## TO DO
Images are to be left out; everything else in the listing should be repeated exactly.
[INFORMATION SUPPLIED — start]
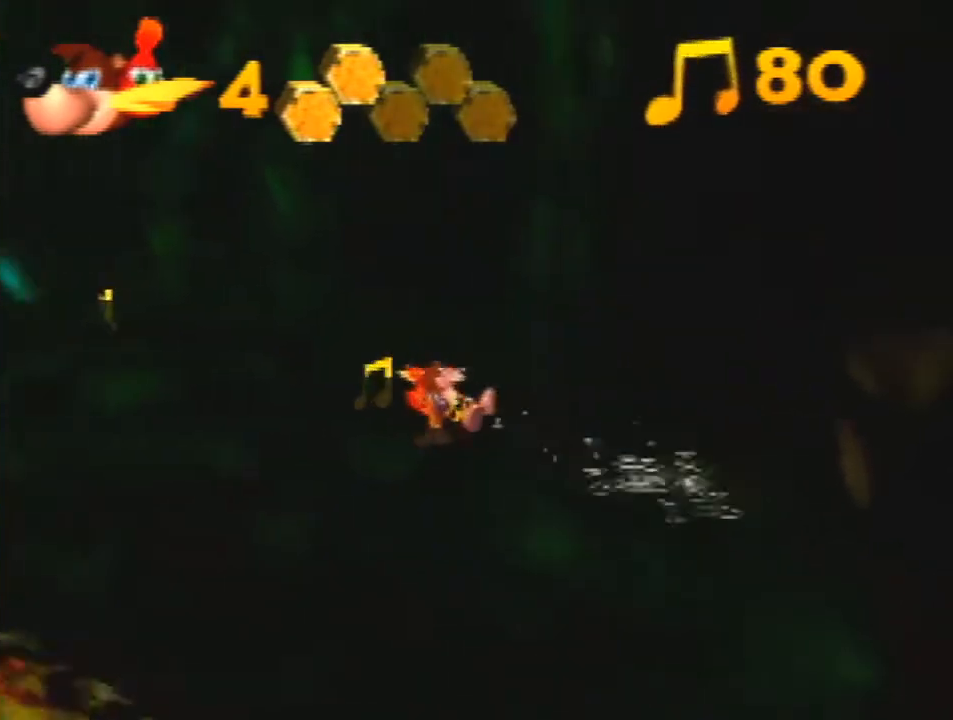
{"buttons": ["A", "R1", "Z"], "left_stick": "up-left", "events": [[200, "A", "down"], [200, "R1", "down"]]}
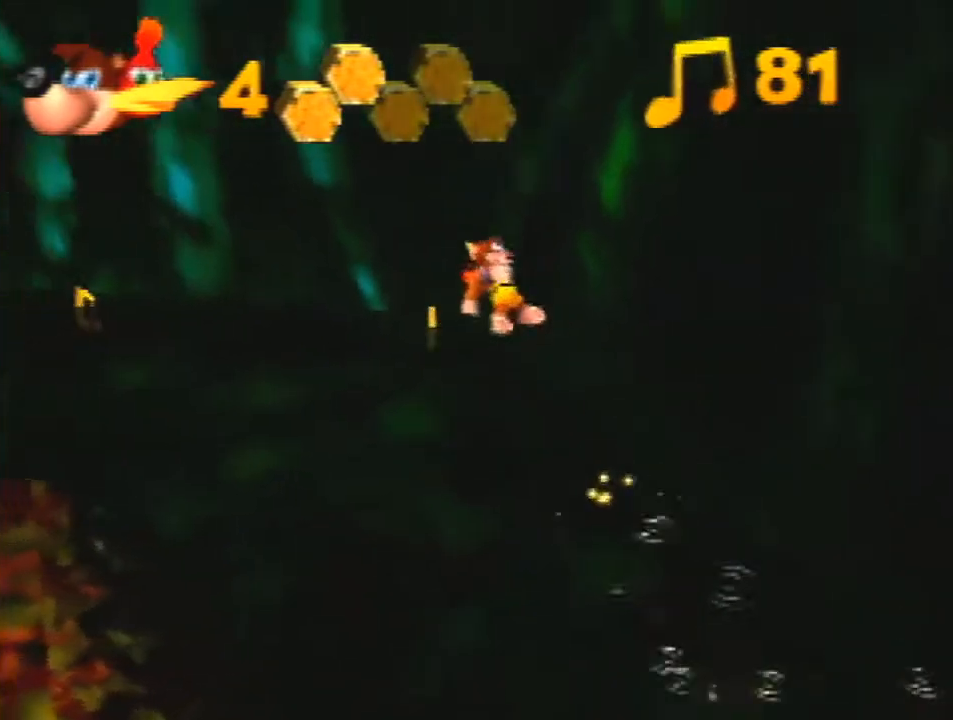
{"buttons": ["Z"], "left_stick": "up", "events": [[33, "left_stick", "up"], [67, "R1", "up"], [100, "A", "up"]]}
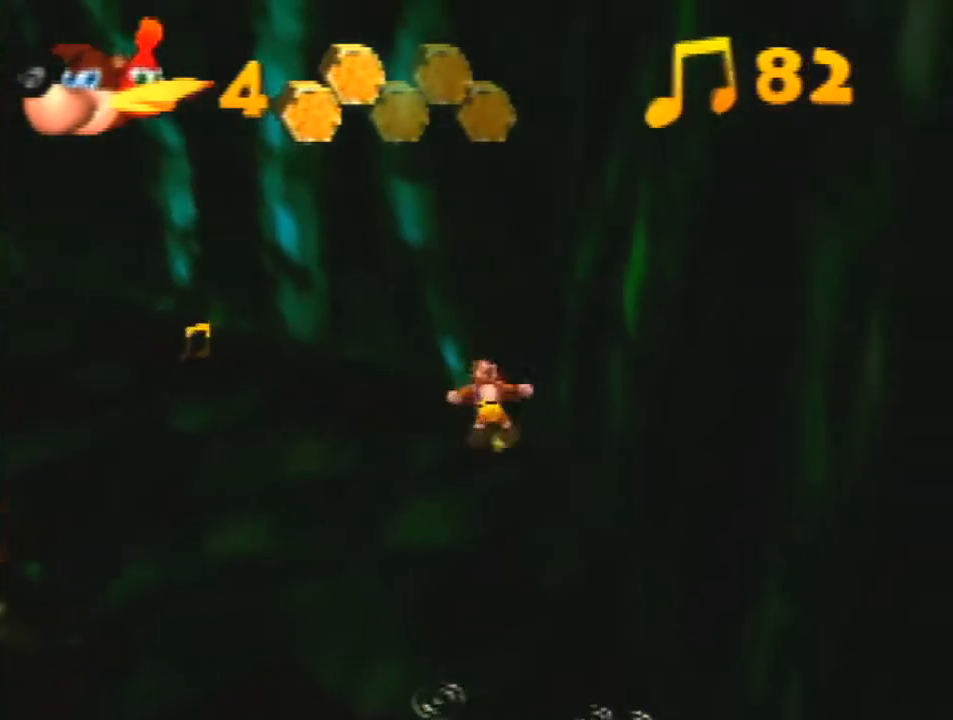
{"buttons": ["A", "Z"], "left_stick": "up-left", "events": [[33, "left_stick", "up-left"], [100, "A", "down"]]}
[INFORMATION SUPPLIED — finish]
## EXERCISE RESULT
{"buttons": ["A", "R1", "Z"], "left_stick": "up-left", "events": [[200, "A", "down"], [200, "R1", "down"]]}
{"buttons": ["Z"], "left_stick": "up", "events": [[33, "left_stick", "up"], [67, "R1", "up"], [100, "A", "up"]]}
{"buttons": ["A", "Z"], "left_stick": "up-left", "events": [[33, "left_stick", "up-left"], [100, "A", "down"]]}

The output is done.